* _Text provided_
Please stop posting interesting stuff! Can't you see I am trying to work here?
Current diversions:
Sugar is the Latest Supermarket Demon, NY Times (via Alaina).
Dr. Stuart Fischer, who worked for nine years with the low-carb diet specialist Dr. Robert Atkins and now runs his own nutrition practice in Manhattan, contends that artificial sweeteners do nothing for a person's "overall health" because they perpetuate cravings for sweet foods.
"They remind dieters about the taste of the forbidden fruit," Dr. Fischer said. "Does Alcoholics Anonymous recommend alcohol-free beer? Of course not." Dr. Fischer said he counsels patients to cut out all sweet foods from their diet to eliminate sugar cravings, which he says can lay the groundwork for Type II diabetes.
Dr. David Katz, a nutrition specialist and professor of public health at the Yale University School of Medicine, says that in his 15 years of treating patients he has observed that people who consume a lot of artificially sweetened foods also end up eating an excess of foods loaded with regular sugar, negating any savings in calories. "If you're exposed to sweet foods and drinks often, the threshold for satisfaction goes up," Dr. Katz said.
Bitter Greens Journal on the billionth acre of GM crops planted.
Also, exploding yields led to tumbling prices. Not coincidentally, the
same period described by Business Week saw the total number of U.S.
farms plunge from 5 million to under 2 million.
There's a lot
of despair and pain built into that number, lots of tradition ruined,
families and entire areas devastated. The quality of our food, too, has
paid a dear price.
And as GM crops continue their awesome ascent, I fear, the unpaid bills of industrial agriculture will continue piling up.
The
only salute I can offer Monsanto on the occasion of the billion-acre
milestone is a middle finger raised high in the air. I hope more
farmers join me in this gesture.
Halting the march of unreason, including organic foods (SF Chronicle).
Lord Taverne characterizes as "a monument to irrationality" the trend toward consumers buying overpriced organic food, promoted by advocates whose "principles are founded on a scientific howler; it is governed by rules that have no rhyme or reason, and its propaganda could have an adverse effect on the health of poor people."

(Saved data entries)

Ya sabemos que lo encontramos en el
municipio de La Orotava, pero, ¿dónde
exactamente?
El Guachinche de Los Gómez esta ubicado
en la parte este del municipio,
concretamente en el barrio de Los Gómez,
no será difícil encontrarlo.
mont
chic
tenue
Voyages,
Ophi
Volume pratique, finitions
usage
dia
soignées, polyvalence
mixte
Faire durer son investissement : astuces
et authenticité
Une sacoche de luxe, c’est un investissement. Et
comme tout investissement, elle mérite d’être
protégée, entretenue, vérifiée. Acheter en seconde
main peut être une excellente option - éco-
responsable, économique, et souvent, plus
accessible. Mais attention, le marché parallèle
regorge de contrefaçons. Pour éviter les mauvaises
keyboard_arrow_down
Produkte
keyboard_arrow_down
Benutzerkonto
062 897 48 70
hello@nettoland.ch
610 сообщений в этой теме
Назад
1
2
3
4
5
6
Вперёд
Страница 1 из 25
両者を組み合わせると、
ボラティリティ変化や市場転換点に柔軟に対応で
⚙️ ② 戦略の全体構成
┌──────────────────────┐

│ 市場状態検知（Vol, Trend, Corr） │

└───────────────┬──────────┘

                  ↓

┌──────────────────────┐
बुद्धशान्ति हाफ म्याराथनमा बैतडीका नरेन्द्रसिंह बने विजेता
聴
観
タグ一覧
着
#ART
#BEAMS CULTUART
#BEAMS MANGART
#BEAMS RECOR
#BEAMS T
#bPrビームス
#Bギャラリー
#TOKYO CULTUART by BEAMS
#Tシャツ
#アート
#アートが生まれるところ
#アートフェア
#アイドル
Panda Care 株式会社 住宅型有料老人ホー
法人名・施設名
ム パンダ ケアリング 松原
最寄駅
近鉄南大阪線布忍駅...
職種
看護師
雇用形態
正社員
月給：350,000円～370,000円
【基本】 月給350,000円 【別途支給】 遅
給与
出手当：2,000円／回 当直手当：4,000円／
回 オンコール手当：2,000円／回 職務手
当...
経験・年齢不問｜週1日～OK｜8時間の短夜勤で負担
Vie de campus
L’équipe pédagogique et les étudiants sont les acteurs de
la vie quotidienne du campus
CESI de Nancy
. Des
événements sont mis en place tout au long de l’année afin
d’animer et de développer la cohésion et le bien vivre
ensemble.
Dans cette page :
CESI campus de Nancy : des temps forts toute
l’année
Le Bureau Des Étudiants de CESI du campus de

* _Activity_
In the text about current diversions, how long did Dr. Stuart Fischer work with Dr. Robert Atkins?

* _Result_
Nine years.